Friday, July 25, 2025
Pistachio Cookies
When I was choosing cookies to bake for this week, I was looking at two different recipes. Both used pretty classic ingredients, which I had on hand. When I bake, I usually get all of the ingredients out on the counter, so they are there and ready to go. That helps also to discover that I don’t really have a necessary ingredient. For this week, I got out items for these cookies, but also some items only used in the other cookies I was considering. Hmmm.
In getting out the ingredients, I was sure that I had a new bag of pistachios. I got through baking spurts with them, and I thought I had used up my supply and bought more. I guess I hadn’t. I did have just enough left for the ½ cup used in this recipe, but that squashed my idea of adding extra pistachios to this recipe. I was so flustered that I forgot to chop the nuts, but it didn’t seem to make a difference.
Thankfully I had recently purchased pistachio pudding mix, so these would be subtly flavored with pistachio. They came together quickly, and I didn’t need to refrigerate the dough, despite the warmth of my kitchen. I thought that I had to roll these in sugar before baking, and I did, but that was actually part of the other recipe I was considering. It helped make lovely, rounded cookies, so no worries. As expected, these have a subtle, buttery pistachio flavor. They are just wonderful.
Pistachio Cookies
3/4 cup butter, room temperature
1/2 cup sugar
1/2 cup brown sugar
2 eggs
1 teaspoon vanilla
2 & 1/4 cups flour
3.4 ounce box pistachio instant pudding
1 teaspoon baking soda
1/2 teaspoon salt
1/2 cup white chocolate chips
1/2 cup chopped pistachios
Additional sugar, if desired
Heat the oven to 350 degrees. Line two baking sheets with silicone baking mats.

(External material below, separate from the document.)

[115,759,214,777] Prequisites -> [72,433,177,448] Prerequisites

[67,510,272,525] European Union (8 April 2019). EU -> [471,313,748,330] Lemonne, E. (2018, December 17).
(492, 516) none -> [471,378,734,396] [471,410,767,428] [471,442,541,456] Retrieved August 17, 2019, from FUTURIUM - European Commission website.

In a large mixer bowl, beat the butter, sugar, and brown sugar until fluffy. Add the eggs and vanilla and mix again to combine. In a separate bowl, whisk together the flour, pistachio pudding mix, baking soda, and salt. With the mixer running on low, gradually add the flour mixture, stirring until the flour almost disappears. Add the white chocolate chips and the pistachios and stir on low, just until the dough comes together.
Scoop the dough into 1-1/4” balls. (If desired, roll the balls in additional sugar before baking.) Place on the prepared baking sheets.
Bake for 12-14 minutes, rotating the pans halfway through the baking time. Bake until the cookies are light and golden. Allow the cookies to cool on the baking sheet before removing them to a wire rack to cool completely.